Alabama state representatives Arnold Mooney, R-Indian Springs, and Chip Brown, R-Mobile, joined the Tea Party’s “Only Citizens Vote” bus tour last week in support of the SAVE Act.
The idea of noncitizens voting has been a key element of the Republican platform despite scant evidence of widespread noncitizen voting, including in the state of Alabama,
Secretary of State Wes Allen last year attempted to purge more than 3,200 individuals from Alabama’s voter rolls, but more than two-thirds of those people were found to be eligible voters.
U.S. District Judge Anna Manasco, a Trump appointee, said during a hearing that the state “has identified a handful, at least four, perhaps as many as ten, perhaps more, noncitizens who were somehow on Alabama’s voter rolls.”
While some very localized races have come down to a handful of votes, most gaps in statewide races exceed the state’s own lofty numbers of noncitizen voters.

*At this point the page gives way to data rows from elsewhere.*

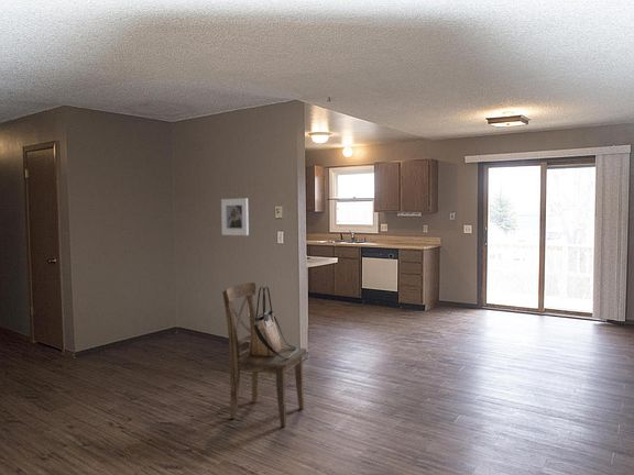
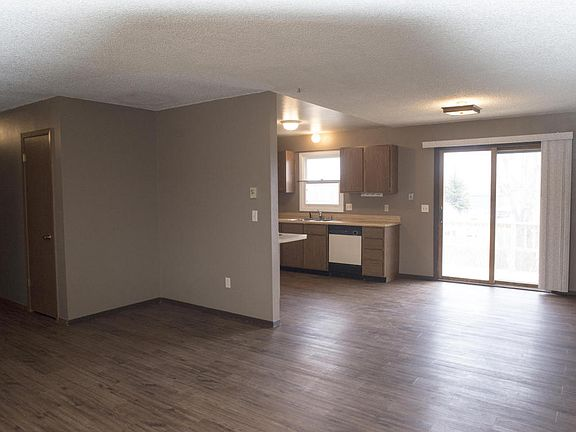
- tote bag [248,286,299,358]
- dining chair [221,281,308,428]
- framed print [220,197,250,236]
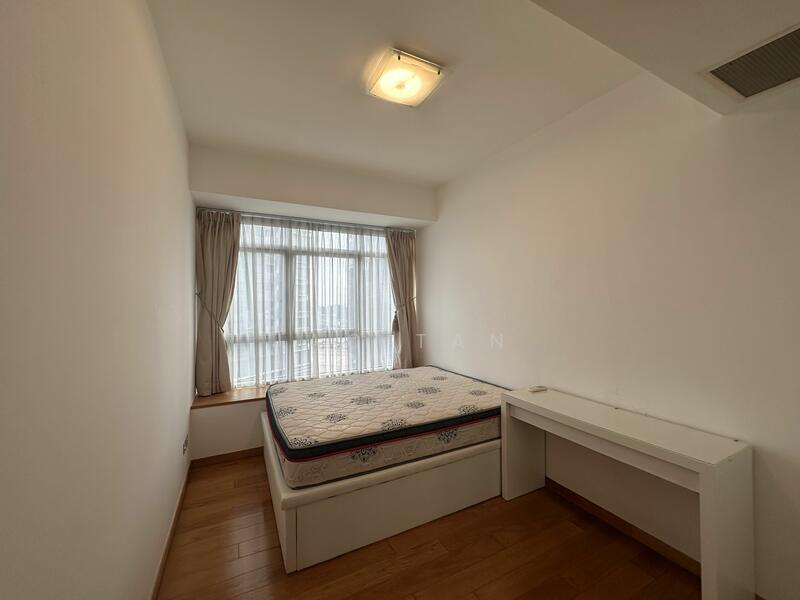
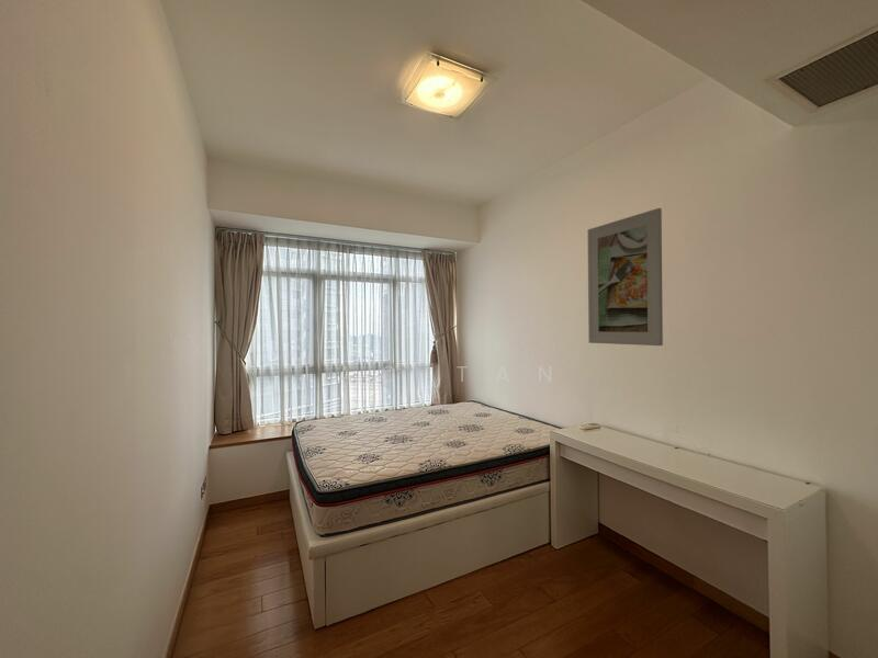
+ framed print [587,207,664,347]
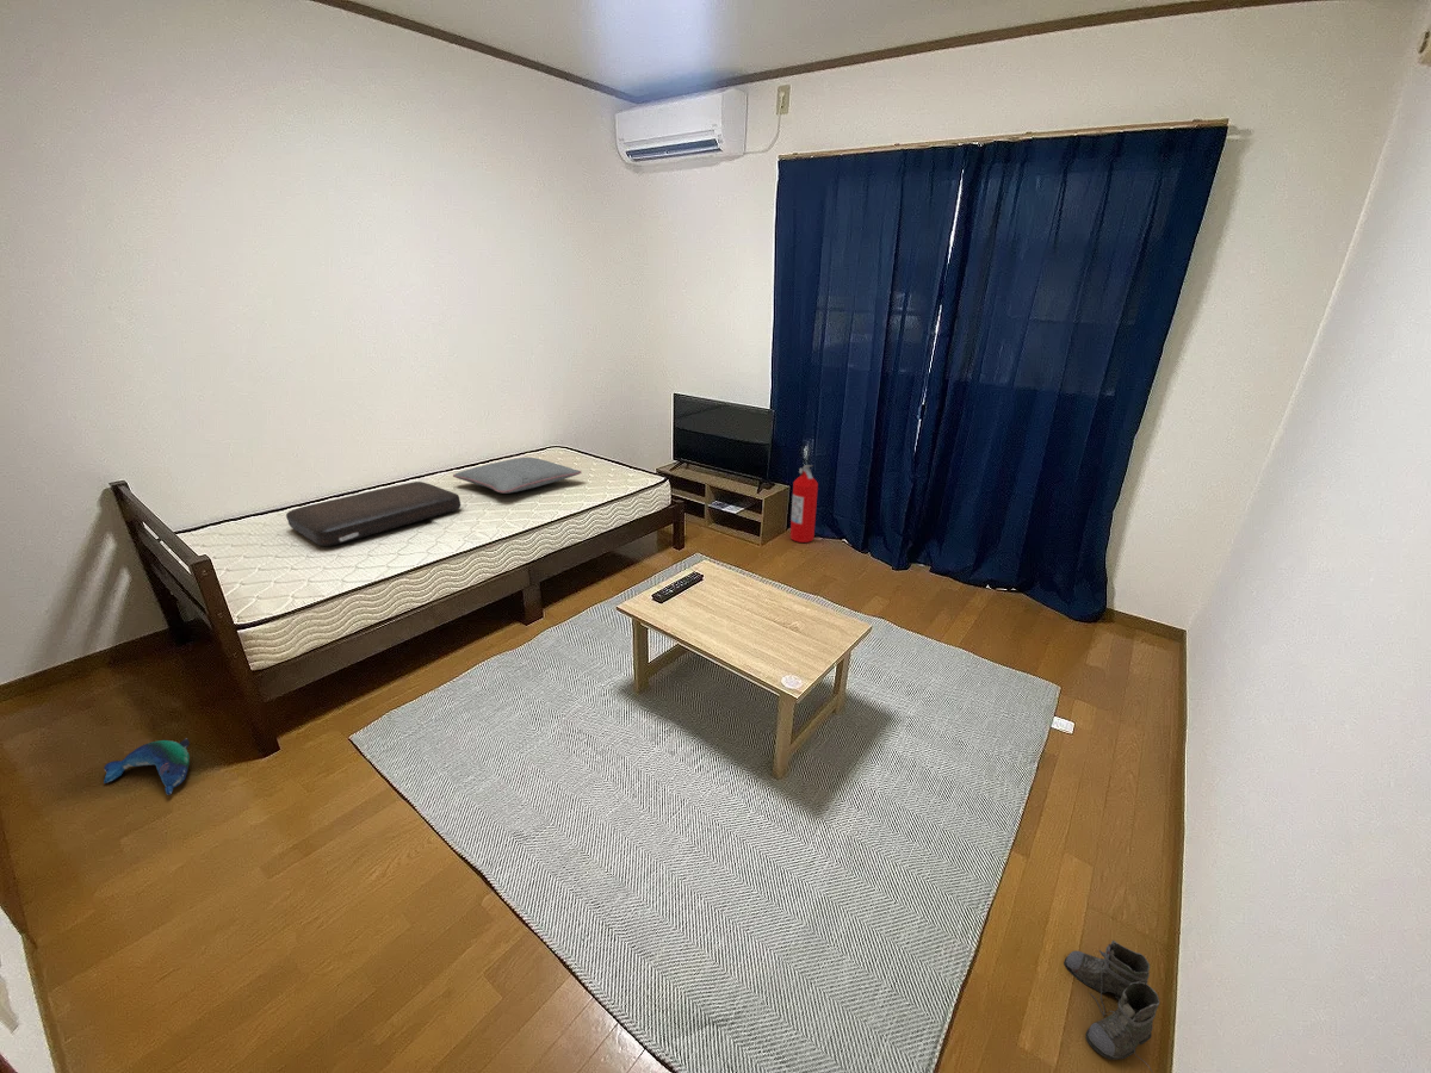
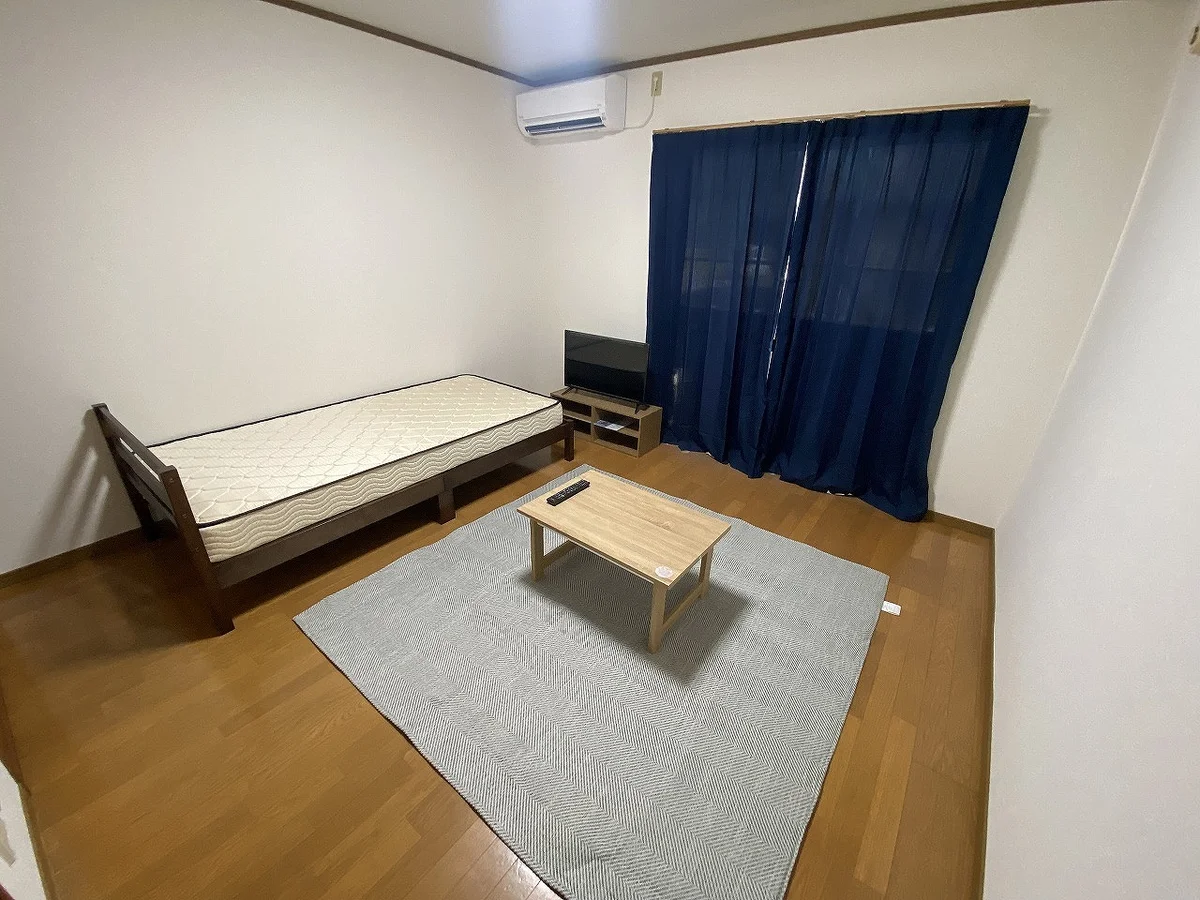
- cushion [285,480,461,547]
- pillow [452,457,582,495]
- plush toy [103,737,191,796]
- fire extinguisher [789,464,819,544]
- boots [1063,939,1160,1073]
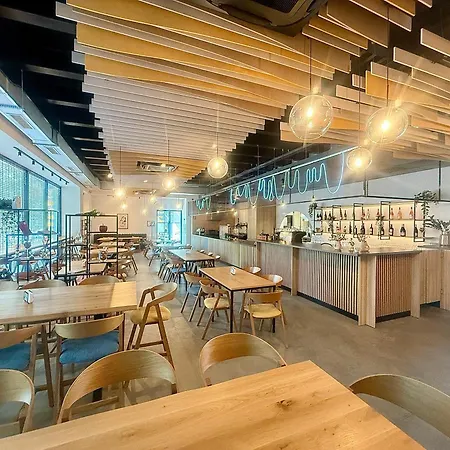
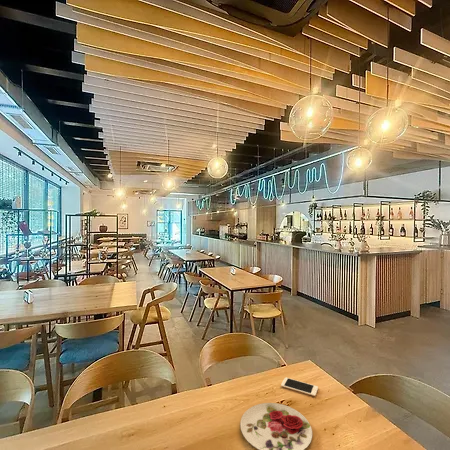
+ plate [239,402,313,450]
+ cell phone [280,377,319,397]
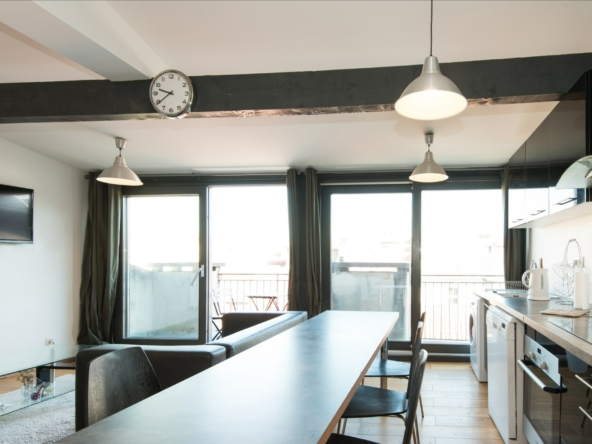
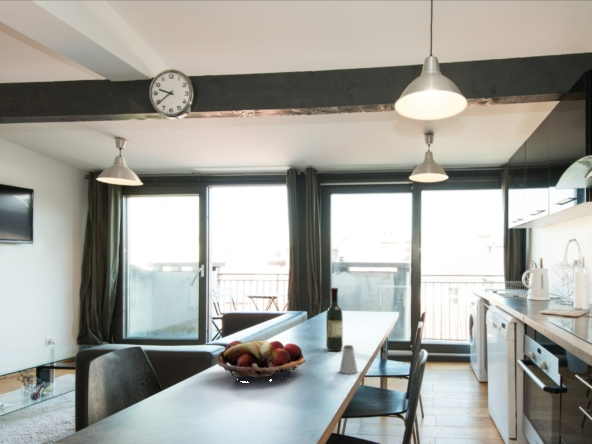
+ fruit basket [216,340,306,381]
+ saltshaker [339,344,358,375]
+ wine bottle [325,287,344,352]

Other states have struggled to show any real threat from noncitizen voters. Georgia released the results of an audit last year that found 20 noncitizen voters out of the state’s 8.2 million registered voters.
Ohio found nearly 600 noncitizen voters on the rolls out of 8 million voters, with reason to believe only 138 wrongfully cast votes. Even then, Ohio Secretary of State Frank LaRose said criminal prosecution would not always be pursued because no voter fraud is intended in many cases.
There are laws at federal, state and local levels instituting harsh penalties for noncitizens who attempt to vote.
The SAVE Act would requiring individuals registering to vote to provide proof of citizenship at the time of registration, whether by REAL ID like Alabama’s new Star ID, or a passport of government-issued ID showing place of birth.
Critics of the bill have argued that it would create barriers for eligible voters including homeless people and college students who don’t have citizenship documentation readily available.